Before the Israelites entered the Promised Land, they spent 40 years in the desert. God gave them manna and quail from heaven and water from a rock. And it changed them into the people he wanted them to be.

David spent time in the desert running for his life, hiding in caves, barely staying half-a-step ahead of the enemies who wanted him dead. God protected him and provided for him in the oasis at En Gedi. And it changed him into the greatest king Israel’s ever known.

Elijah complained while he was in the desert. He spent his time griping to God. He couldn’t understand why the Lord would allow bad things to happen to him when he had been so good. But God sent an angel with food to Elijah and the Lord spoke to Elijah in a still, quiet voice. And it shaped him into God’s greatest prophet.

Our Lord Jesus was baptized and preparing to launch his salvation mission to the world when God’s Holy Spirit drove him into the desert. No food, no water; tempted and tortured by the devil for 40 days. Protected and provided for by God. That’s where the Father equipped him to do what God needed him to do.

I know this has been your experience, too. When your dad died. When you lost your job. God formed you during that time. You started reading the Bible more during the tough time and God spoke to you.

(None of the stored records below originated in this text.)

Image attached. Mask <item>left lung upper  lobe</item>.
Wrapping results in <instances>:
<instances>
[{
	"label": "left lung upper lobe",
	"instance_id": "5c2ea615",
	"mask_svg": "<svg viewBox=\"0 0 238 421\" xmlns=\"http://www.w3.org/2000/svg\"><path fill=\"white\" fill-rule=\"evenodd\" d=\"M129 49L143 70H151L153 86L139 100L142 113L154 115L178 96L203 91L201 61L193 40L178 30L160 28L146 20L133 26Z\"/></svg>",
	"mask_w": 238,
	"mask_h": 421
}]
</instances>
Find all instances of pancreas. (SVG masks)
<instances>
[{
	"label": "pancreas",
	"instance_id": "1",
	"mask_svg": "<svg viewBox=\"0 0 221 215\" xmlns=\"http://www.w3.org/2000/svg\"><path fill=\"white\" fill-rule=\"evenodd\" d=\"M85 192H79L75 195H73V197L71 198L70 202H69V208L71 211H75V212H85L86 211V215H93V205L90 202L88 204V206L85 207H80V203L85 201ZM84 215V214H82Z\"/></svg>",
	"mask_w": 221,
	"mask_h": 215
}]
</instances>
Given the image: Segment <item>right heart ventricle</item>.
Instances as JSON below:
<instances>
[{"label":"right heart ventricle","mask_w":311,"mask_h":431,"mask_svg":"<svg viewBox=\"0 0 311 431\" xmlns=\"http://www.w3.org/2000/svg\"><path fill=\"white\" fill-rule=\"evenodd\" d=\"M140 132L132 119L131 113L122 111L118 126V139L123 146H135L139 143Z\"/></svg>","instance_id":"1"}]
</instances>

When you moved to a new town or when your last kid moved out of the house, God put the exact right people into your life and he changed you.

After the funeral, you immersed yourself in that service project, you started doing more for others. And God shaped you.

When you were in that horrible financial mess, when your marriage was threatened, when your child was diagnosed, you started spending more time in prayer, just you and God, and he convinced you of some things you never would have heard otherwise.

Gain perspective from the past. God has delivered you, he is delivering you, and he will continue to deliver you.